-- START OF EXCERPTED DATA --

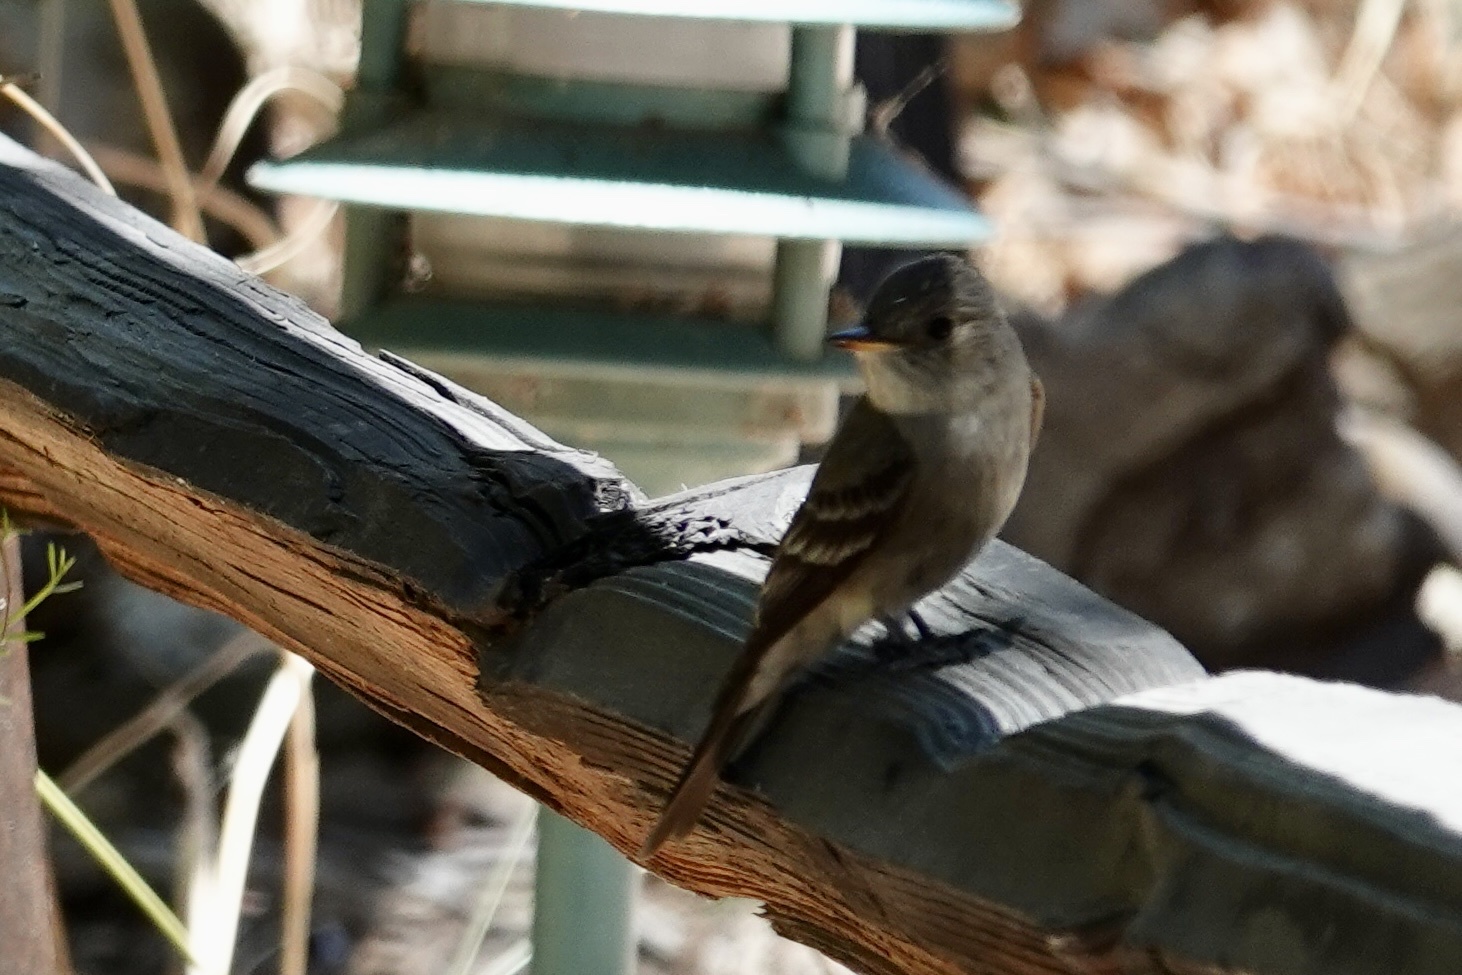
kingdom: Animalia
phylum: Chordata
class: Aves
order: Passeriformes
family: Tyrannidae
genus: Contopus
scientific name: Contopus sordidulus
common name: Western wood-pewee
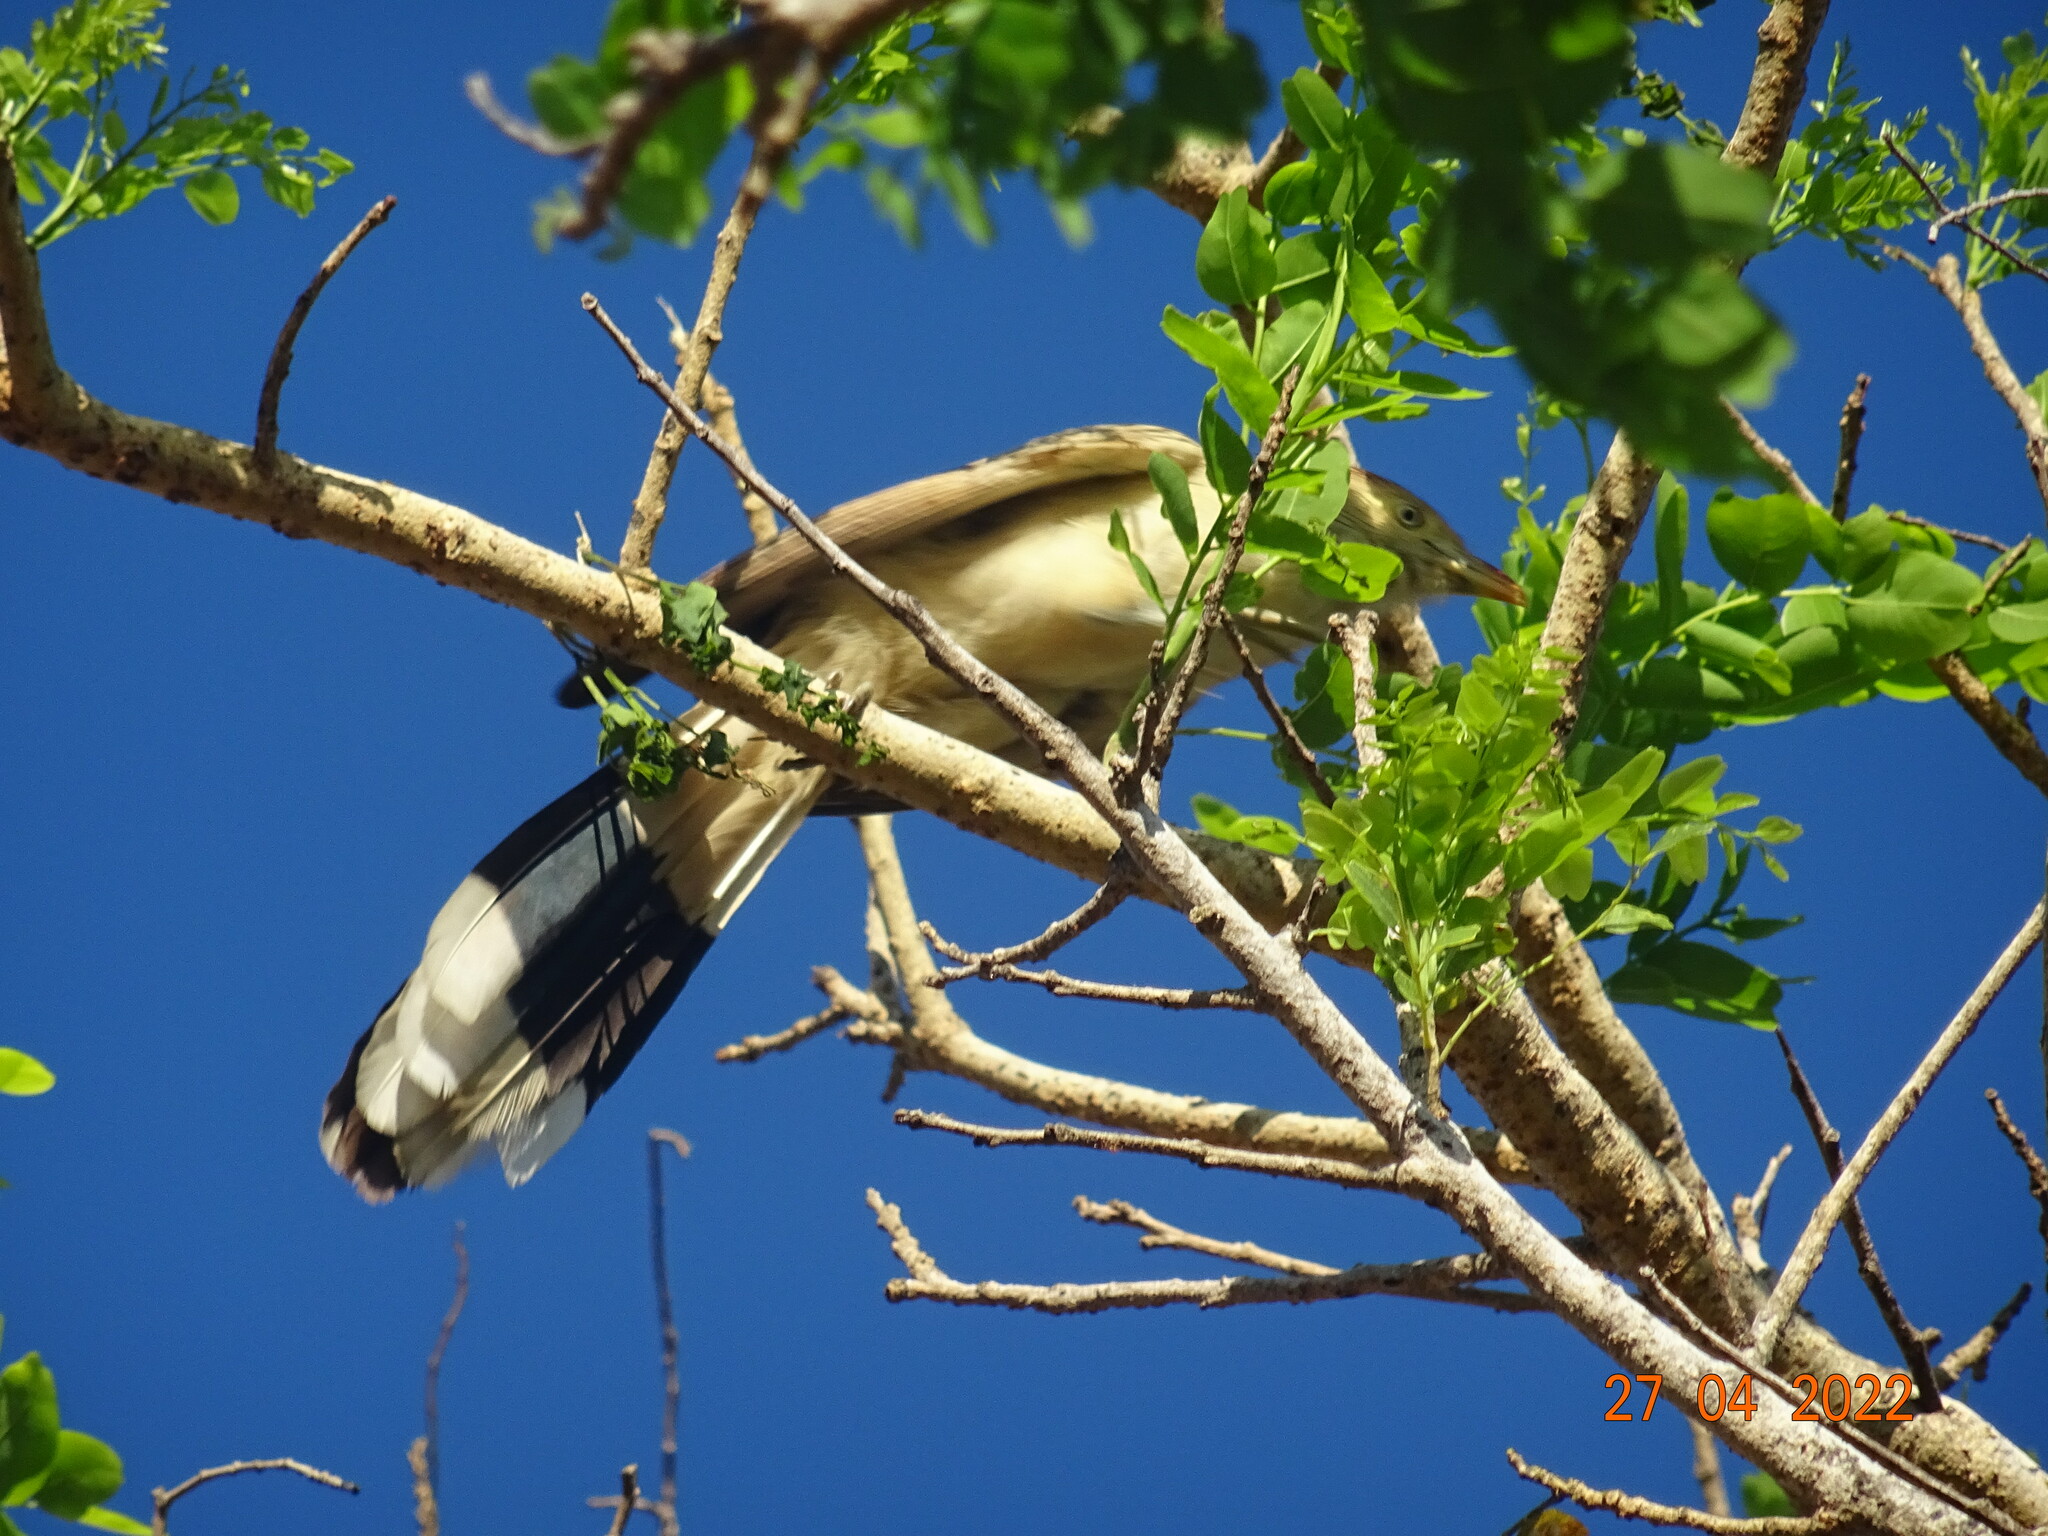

-- END OF EXCERPTED DATA --

Copy every line of text from all the records word for word, leaving out the pictures.

## RESPONSE TO THE EXERCISE
kingdom: Animalia
phylum: Chordata
class: Aves
order: Passeriformes
family: Tyrannidae
genus: Contopus
scientific name: Contopus sordidulus
common name: Western wood-pewee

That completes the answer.